We somehow ended up with an abundance of canned tuna at our house.  Obviously there are only so many tuna salad sandwiches a person can eat.  I was trying to figure out a way to use up this tuna and also do it on the smoker.  I thought about tuna patties, tuna meatballs, and then I thought of tuna noodle casserole.  I really love tuna noodle casserole but we have always just done it in the oven.  Now I have done smoked mac and cheese plenty of times and its fantastic.  So my question is why couldn't I mix up our tuna casserole recipe like I normally do and put it on the smoker just like we do with the mac and cheese?  The recipe we use is basically cream of mushroom soup, mayo, tuna and egg noodles.  Thoughts??


----------



## pineywoods (May 21, 2015)

It should work the smoker is just an overgrown oven with smoke. Be sure to take lots of Qview and let us know how it turns out


----------



## dirtsailor2003 (May 21, 2015)

Smoked tuna casserole is tasty. Be careful not to over smoke it, the noodles and tuna really soak up the smoke. We make a cold tuna pasta salad that is good. Peas, fresh tarragon, bit of mayo, squeeze of lemon, capers, pepper to taste.


----------



## kandl (May 21, 2015)

Thanks guys!  I am totally going to give this a try over the weekend.  Normally we cook the casserole 30 min at 350 in the oven.  So I was thinking maybe an  hour on the smoker uncovered, then hit it with some foil to finish it out so as to not over smoke it.  Sound about right?  

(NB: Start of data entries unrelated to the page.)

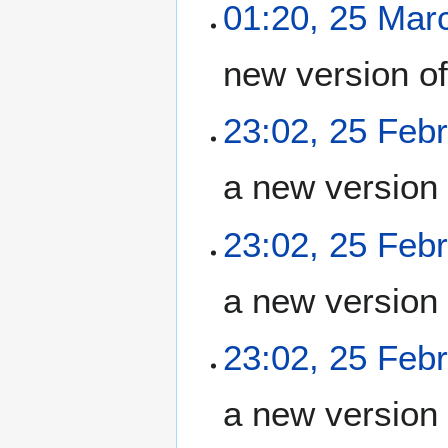
01:20, 25 Mar
new version o
23:02, 25 Feb
a new version
23:02, 25 Feb
a new version
23:02, 25 Feb
a new version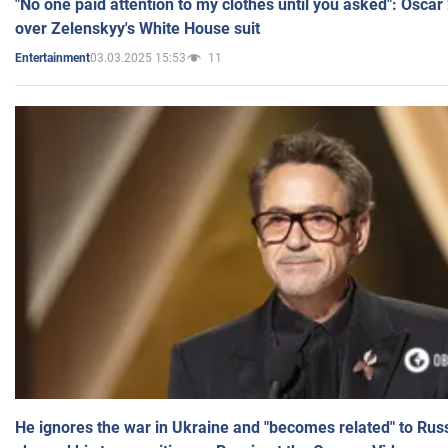
"No one paid attention to my clothes until you asked": Osca
over Zelenskyy's White House suit
03.03.2025 15:53
11
Entertainment
He ignores the war in Ukraine and "becomes related" to Rus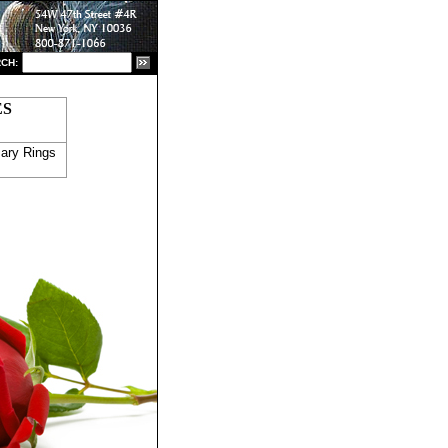
CH:
ES
ary Rings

Also DS that cold tuna salad sound good too!  we might try that out with the chuck roast I plan to do on Monday.  We have PLENTY of tuna thats for sure. LOL


----------



## kandl (Jun 6, 2015)

IMG_20150603_194945809_HDR.jpg



__ kandl
__ Jun 6, 2015


















IMG_20150603_200929880.jpg



__ kandl
__ Jun 6, 2015






Finally got to try this and it was a WIN!  Wife says she no longer wants tuna casserole in the oven!  :)


----------